Well, we have the full schedule of potential outcomes (under the sharp null). Let’s just simulate each one of these 12870 possible randomizations and calculate the ATE.

We then see how many of these experiments – under the assumption that the treatment has 0 effect for each and every individual – produced a result as large as -12.63.

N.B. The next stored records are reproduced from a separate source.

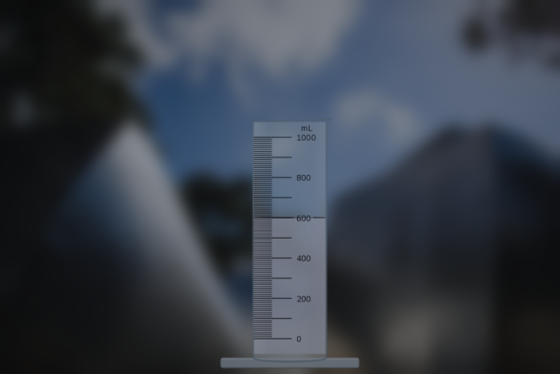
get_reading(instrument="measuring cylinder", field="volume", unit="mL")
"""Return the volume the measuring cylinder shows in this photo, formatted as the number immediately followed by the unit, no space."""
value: 600mL
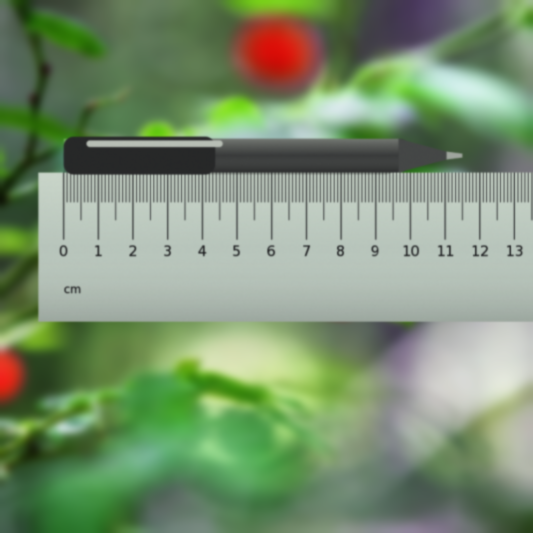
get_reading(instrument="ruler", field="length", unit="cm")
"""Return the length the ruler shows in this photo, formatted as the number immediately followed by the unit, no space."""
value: 11.5cm
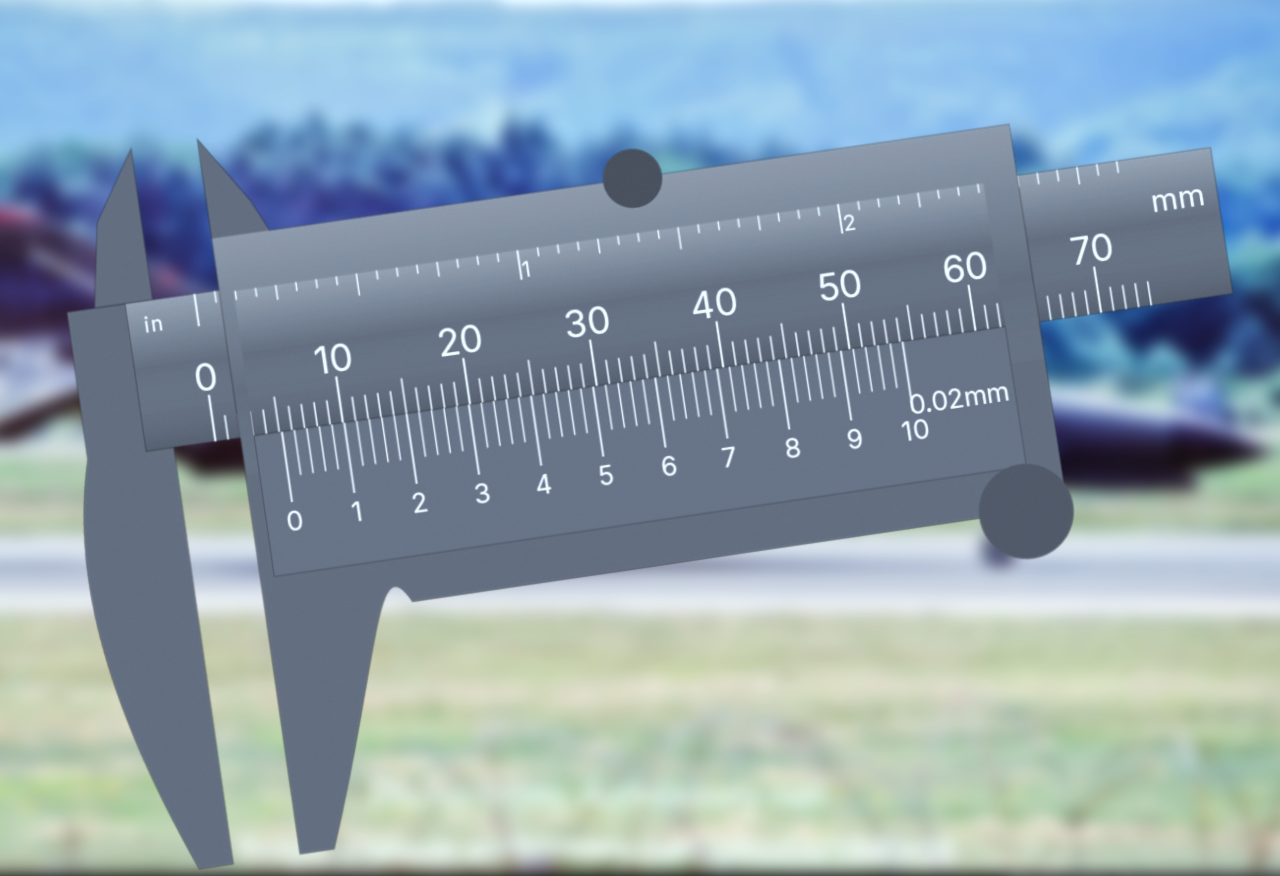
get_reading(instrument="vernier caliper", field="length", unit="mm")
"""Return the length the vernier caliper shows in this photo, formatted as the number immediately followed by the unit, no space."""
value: 5.2mm
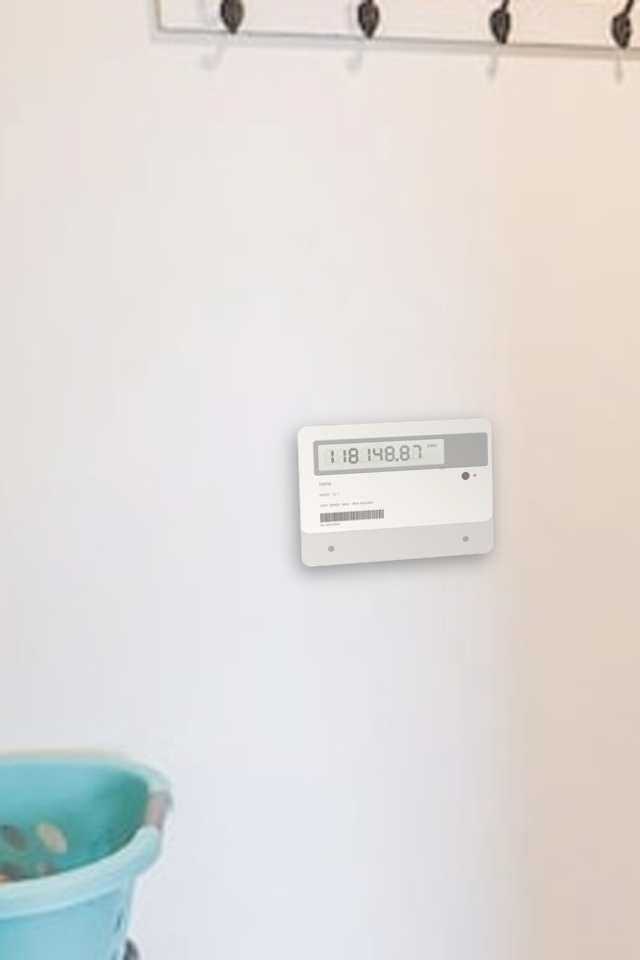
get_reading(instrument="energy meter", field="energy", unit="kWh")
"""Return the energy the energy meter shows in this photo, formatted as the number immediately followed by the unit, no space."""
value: 118148.87kWh
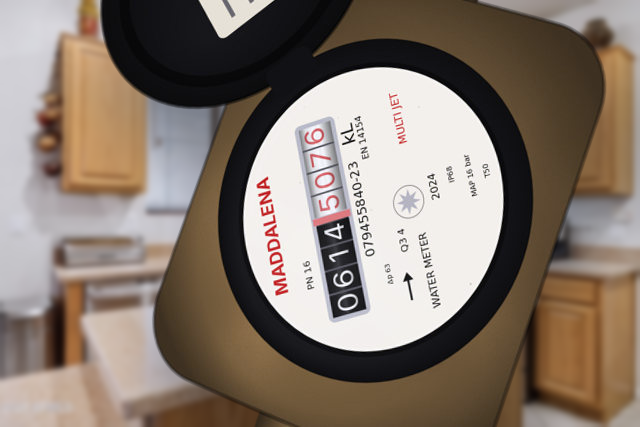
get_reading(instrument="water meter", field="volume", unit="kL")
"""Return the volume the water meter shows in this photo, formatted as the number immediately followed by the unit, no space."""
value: 614.5076kL
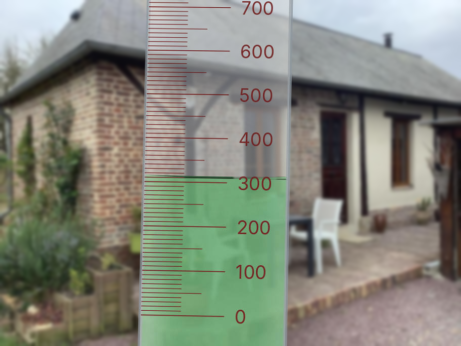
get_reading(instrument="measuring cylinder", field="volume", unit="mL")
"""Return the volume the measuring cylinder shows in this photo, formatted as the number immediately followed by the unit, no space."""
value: 310mL
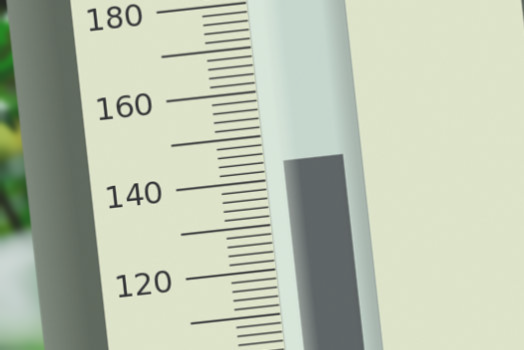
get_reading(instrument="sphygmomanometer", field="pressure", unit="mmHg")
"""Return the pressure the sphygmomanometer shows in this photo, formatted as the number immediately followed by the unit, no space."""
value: 144mmHg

This is our (exact) p-value!

Let’s simulate this:

# setting a seed
set.seed(1)

# creating a vector of 16 subjects
subjects <- 1:16

# Generate all possible ways of assigning 8 out of 16 subjects to treatment
all_permutations <- combn(subjects, 8)

# a scalar storing exactly how many permutations to loop through
n_permutations <- ncol(all_permutations)

# an empty vector to store all of the simulation results
v_ri <- c()

# looping
for (i in 1:n_permutations) {
  
  # assigning each column one-at-a-time to treatment
  treatment_group <- all_permutations[, i]
  
  # assigning the rest to control
  control_group <- setdiff(subjects, treatment_group)
  
  # reveal observed outcomes based on the current permutation
  temp_experiment <- small_exp |> 
    select(y1,y0) |> 
    mutate(id = row_number(),
           tx = ifelse(id  %in% treatment_group, 1, 0),
           y = ifelse(id  %in% treatment_group, y1, y0)
    )
  
  # calculate the ate
  model <- lm(y ~ tx, data=temp_experiment)
  
  # store the result
  v_ri[i] <- model$coefficients[2]
  
}

# saving the vector to a dataframe
# creating a variable that counts whether a simulated effect is larger than what we obtained in our experiment
ri_pvalues <- tibble(v_ri) |> 
  mutate(larger = ifelse(abs(v_ri) > abs(exp_effect), 1, 0))

# exact p.value
mean(ri_pvalues$larger)
[1] 0.05703186

And that’s pretty close to what our regression gave us!